* _TASK INSTRUCTIONS_
Display every line of the rows that contains the string "wireOp".

* _EXTRACTED ENTRIES_
****************************************

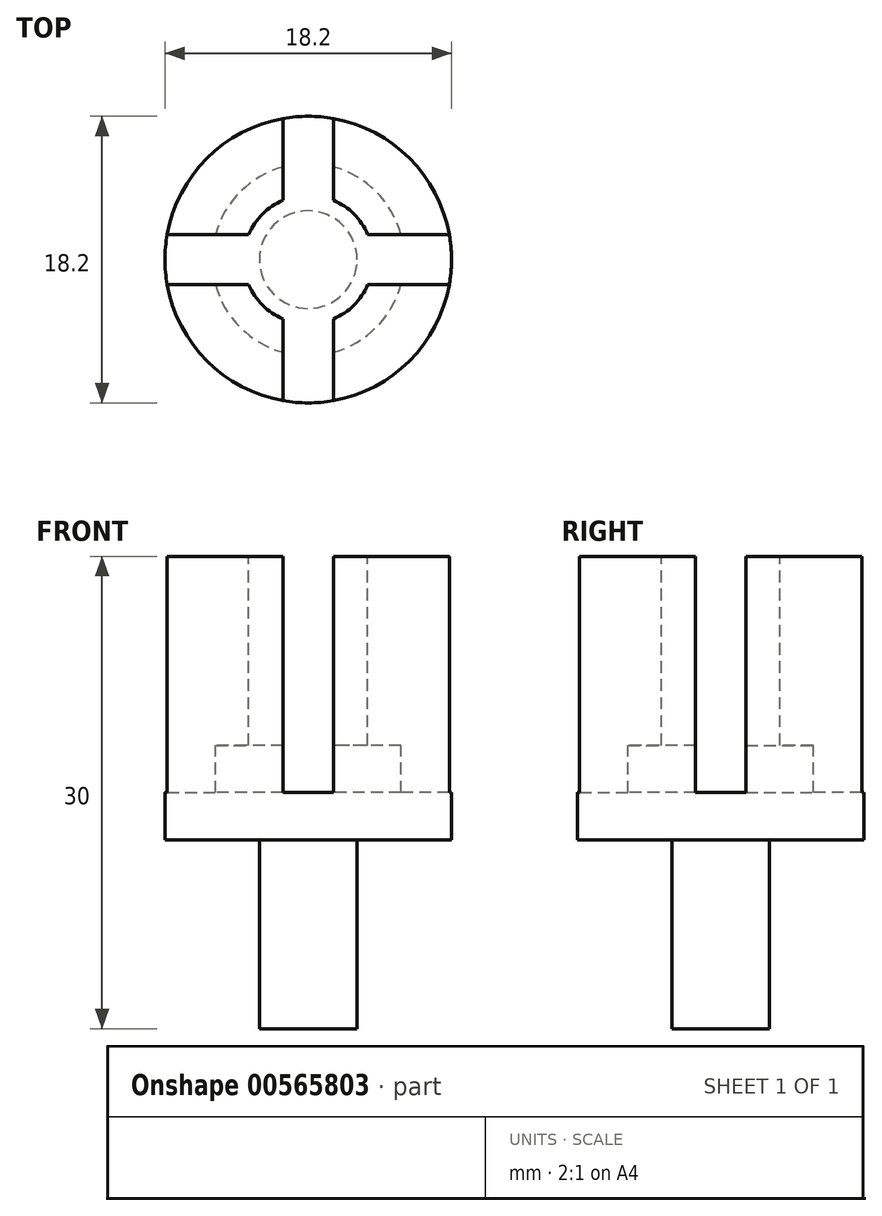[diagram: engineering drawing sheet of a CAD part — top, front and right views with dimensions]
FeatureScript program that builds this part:
annotation { "Feature Type Name" : "Feature", "Feature Type Description" : "" }
export const myFeature = defineFeature(function(context is Context, id is Id, definition is map)
    precondition{}
    {
        {
            var Q0;
            Q0=qCreatedBy(makeId("Front.planeOp"),FACE);
            var sketch = newSketch(context, id + "F0", { "sketchPlane" : qUnion([Q0])});
            skLineSegment(sketch, "E0", {"start": v(0, 0) * mm, "end": v(-3.1, 0) * mm});
            skLineSegment(sketch, "E1", {"start": v(-3.1, 0) * mm, "end": v(-3.1, 12) * mm});
            skLineSegment(sketch, "E2", {"start": v(-3.1, 12) * mm, "end": v(-9.1, 12) * mm});
            skLineSegment(sketch, "E3", {"start": v(-9.1, 12) * mm, "end": v(-9.1, 30) * mm});
            skLineSegment(sketch, "E4", {"start": v(-9.1, 30) * mm, "end": v(-4.1, 30) * mm});
            skLineSegment(sketch, "E5", {"start": v(0, 15) * mm, "end": v(0, 0) * mm});
            skLineSegment(sketch, "E6", {"start": v(-4.1, 30) * mm, "end": v(-4.1, 18) * mm});
            skLineSegment(sketch, "E7", {"start": v(-4.1, 18) * mm, "end": v(-6.1, 18) * mm});
            skLineSegment(sketch, "E8", {"start": v(-6.1, 18) * mm, "end": v(-6.1, 15) * mm});
            skLineSegment(sketch, "E9", {"start": v(-6.1, 15) * mm, "end": v(0, 15) * mm});
            skSolve(sketch);
        }
        {
            var Q0;
            Q0 = qSketchRegion(id + "F0", true);
            var Q1;
            Q1=sQuery(id+"F0.wireOp",EDGE,"E5");
            revolve(context, id + "F1", {"entities" : qUnion([Q0]), "axis" : qUnion([Q1]), "revolveType" : RevolveType.FULL});
        }
        {
            var Q0;
            Q0=makeQuery(id+"F1.opRevolve","SWEPT_FACE",FACE,{"disambiguationData":[OSD([sQuery(id+"F0.wireOp",EDGE,"E4")])]});
            var sketch = newSketch(context, id + "F2", { "sketchPlane" : qUnion([Q0])});
            skLineSegment(sketch, "E10", {"start": v(-1.6, 10.17) * mm, "end": v(-1.6, 3.17) * mm});
            skLineSegment(sketch, "E11", {"start": v(1.6, 10.17) * mm, "end": v(1.6, 3.17) * mm});
            skLineSegment(sketch, "E12", {"start": v(-1.6, 10.17) * mm, "end": v(1.6, 10.17) * mm});
            skLineSegment(sketch, "E13", {"start": v(-1.6, 3.17) * mm, "end": v(1.6, 3.17) * mm});
            skLineSegment(sketch, "E14.1.0", {"start": v(-10.17, -1.6) * mm, "end": v(-10.17, 1.6) * mm});
            skLineSegment(sketch, "E14.1.1", {"start": v(-10.17, -1.6) * mm, "end": v(-3.17, -1.6) * mm});
            skLineSegment(sketch, "E14.1.2", {"start": v(-10.17, 1.6) * mm, "end": v(-3.17, 1.6) * mm});
            skLineSegment(sketch, "E14.1.3", {"start": v(-3.17, -1.6) * mm, "end": v(-3.17, 1.6) * mm});
            skLineSegment(sketch, "E14.2.0", {"start": v(1.6, -10.17) * mm, "end": v(-1.6, -10.17) * mm});
            skLineSegment(sketch, "E14.2.1", {"start": v(1.6, -10.17) * mm, "end": v(1.6, -3.17) * mm});
            skLineSegment(sketch, "E14.2.2", {"start": v(-1.6, -10.17) * mm, "end": v(-1.6, -3.17) * mm});
            skLineSegment(sketch, "E14.2.3", {"start": v(1.6, -3.17) * mm, "end": v(-1.6, -3.17) * mm});
            skLineSegment(sketch, "E14.3.0", {"start": v(10.17, 1.6) * mm, "end": v(10.17, -1.6) * mm});
            skLineSegment(sketch, "E14.3.1", {"start": v(10.17, 1.6) * mm, "end": v(3.17, 1.6) * mm});
            skLineSegment(sketch, "E14.3.2", {"start": v(10.17, -1.6) * mm, "end": v(3.17, -1.6) * mm});
            skLineSegment(sketch, "E14.3.3", {"start": v(3.17, 1.6) * mm, "end": v(3.17, -1.6) * mm});
            skPoint(sketch, "E14.center", {"position": v(0, 0) * mm});
            skSolve(sketch);
        }
        {
            var Q0;
            Q0 = qSketchRegion(id + "F2", true);
            extrude(context, id + "F3", {"entities" : qUnion([Q0]), "operationType" : NewBodyOperationType.REMOVE, "oppositeDirection" : true, "depth" : 15 * mm, "offsetDistance" : 25 * mm});
        }
    });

****************************************

* _SOLUTION TO THIS TASK_
            Q1=sQuery(id+"F0.wireOp",EDGE,"E5");
            Q0=makeQuery(id+"F1.opRevolve","SWEPT_FACE",FACE,{"disambiguationData":[OSD([sQuery(id+"F0.wireOp",EDGE,"E4")])]});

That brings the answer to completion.